Часть забора скрывал высокий снеговой отвал с ноздреватой, будто бы чем облитой шапкой — словно кто из чайника обрызгал макушку, вся сплошь в сусличьих норах, видимых даже в темноте, ветер на макушке не задерживается, льдистую крупку сбрасывает вниз. Даже норы этой крупкой не забиты. Вот за этим ноздристым отвалом он и встанет.
Встал.
В нём снова возникла боль, обида, что-то очень сложное, щемящее, чему и названия нет — смесь тоски с недоумением, внутренней рези, будто ему проткнули сердце, боли в затылке, по которому полоснули ножом, со столбняком, но глаза его были сухи, рот твёрдо сжат, худые скулы плотно обтянуты кожей, мороз, обжигающий их, даже не чувствовался, один локоть он, защищаясь, притиснул к тому месту, где была рана, другим прижал к телу буханку хлеба, кулаки выставил вперед. Скосил глаза — что там сзади, не подступится ли кто со спины? Сзади всё было в порядке, спина надёжно защищена. Если только кто-нибудь перемахнёт через каменную заплотку и свалится ему на голову, но забор этот ещё надо было одолеть.

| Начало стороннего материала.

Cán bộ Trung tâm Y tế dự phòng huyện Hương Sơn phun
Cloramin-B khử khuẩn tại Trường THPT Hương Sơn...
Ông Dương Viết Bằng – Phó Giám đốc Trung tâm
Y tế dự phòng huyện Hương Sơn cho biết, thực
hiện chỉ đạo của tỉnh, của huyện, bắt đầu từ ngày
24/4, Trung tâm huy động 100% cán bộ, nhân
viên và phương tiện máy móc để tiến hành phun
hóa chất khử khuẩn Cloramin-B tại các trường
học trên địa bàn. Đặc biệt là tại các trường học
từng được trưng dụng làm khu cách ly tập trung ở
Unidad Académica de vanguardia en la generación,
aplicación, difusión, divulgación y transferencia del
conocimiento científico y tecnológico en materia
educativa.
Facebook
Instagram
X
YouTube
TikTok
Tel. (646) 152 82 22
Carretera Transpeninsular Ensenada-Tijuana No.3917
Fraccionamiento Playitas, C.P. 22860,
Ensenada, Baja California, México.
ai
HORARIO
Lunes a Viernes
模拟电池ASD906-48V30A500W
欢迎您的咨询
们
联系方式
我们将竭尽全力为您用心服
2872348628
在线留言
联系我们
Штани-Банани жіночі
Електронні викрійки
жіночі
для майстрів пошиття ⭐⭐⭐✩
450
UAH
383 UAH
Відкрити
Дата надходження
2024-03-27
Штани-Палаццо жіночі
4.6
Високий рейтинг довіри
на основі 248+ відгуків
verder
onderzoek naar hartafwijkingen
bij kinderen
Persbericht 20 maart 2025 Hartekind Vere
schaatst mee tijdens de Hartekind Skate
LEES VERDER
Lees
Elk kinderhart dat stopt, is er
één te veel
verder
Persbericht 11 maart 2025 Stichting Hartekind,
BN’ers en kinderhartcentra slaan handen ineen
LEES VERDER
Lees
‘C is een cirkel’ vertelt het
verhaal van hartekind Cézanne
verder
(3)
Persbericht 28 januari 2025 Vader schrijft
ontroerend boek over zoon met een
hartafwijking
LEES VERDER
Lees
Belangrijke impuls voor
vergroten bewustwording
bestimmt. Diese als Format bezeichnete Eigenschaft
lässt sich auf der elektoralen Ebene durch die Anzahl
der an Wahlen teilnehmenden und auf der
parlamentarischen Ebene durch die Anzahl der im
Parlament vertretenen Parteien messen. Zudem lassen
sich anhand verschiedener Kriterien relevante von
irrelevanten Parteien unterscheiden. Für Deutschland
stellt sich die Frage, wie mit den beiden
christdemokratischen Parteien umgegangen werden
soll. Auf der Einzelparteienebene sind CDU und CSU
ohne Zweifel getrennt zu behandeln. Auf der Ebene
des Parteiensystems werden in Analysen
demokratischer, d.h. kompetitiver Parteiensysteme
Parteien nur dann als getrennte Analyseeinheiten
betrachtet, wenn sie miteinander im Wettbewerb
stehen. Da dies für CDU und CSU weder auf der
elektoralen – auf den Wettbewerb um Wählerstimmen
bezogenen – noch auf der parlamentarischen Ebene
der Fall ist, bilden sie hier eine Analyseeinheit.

Небо сделалось совсем чёрным, недобрым, мятежным, вызывающим оторопь — ни единой живой блестки, всё в мире умерло, сошло на нет, даже снег и тот перестал подсвечивать, всё скрылось в темени.
Скрип — зловещий, тяжёлый — приближался, осталось всего ничего — считанные метры, считанные секунды.
Жалость, боязнь того, что он погибнет, не сохранит хлеб, не доберётся до матери, куда-то исчезли. Знакомое состояние, которое бывает перед атакой: сейчас взметнётся под сырые облака сигнальная ракета и солдатские цепи поднимутся из снега в едином крике: «Вперё-ёд!» Вперёд, к горлу врага! Перегрызть его, переломить, добиться победы. Человеческий организм в такие минуты сам себе выбирает режим, дыхание становится коротким, жёстким, сердце бьётся ровно, появляемся бойцовский азарт.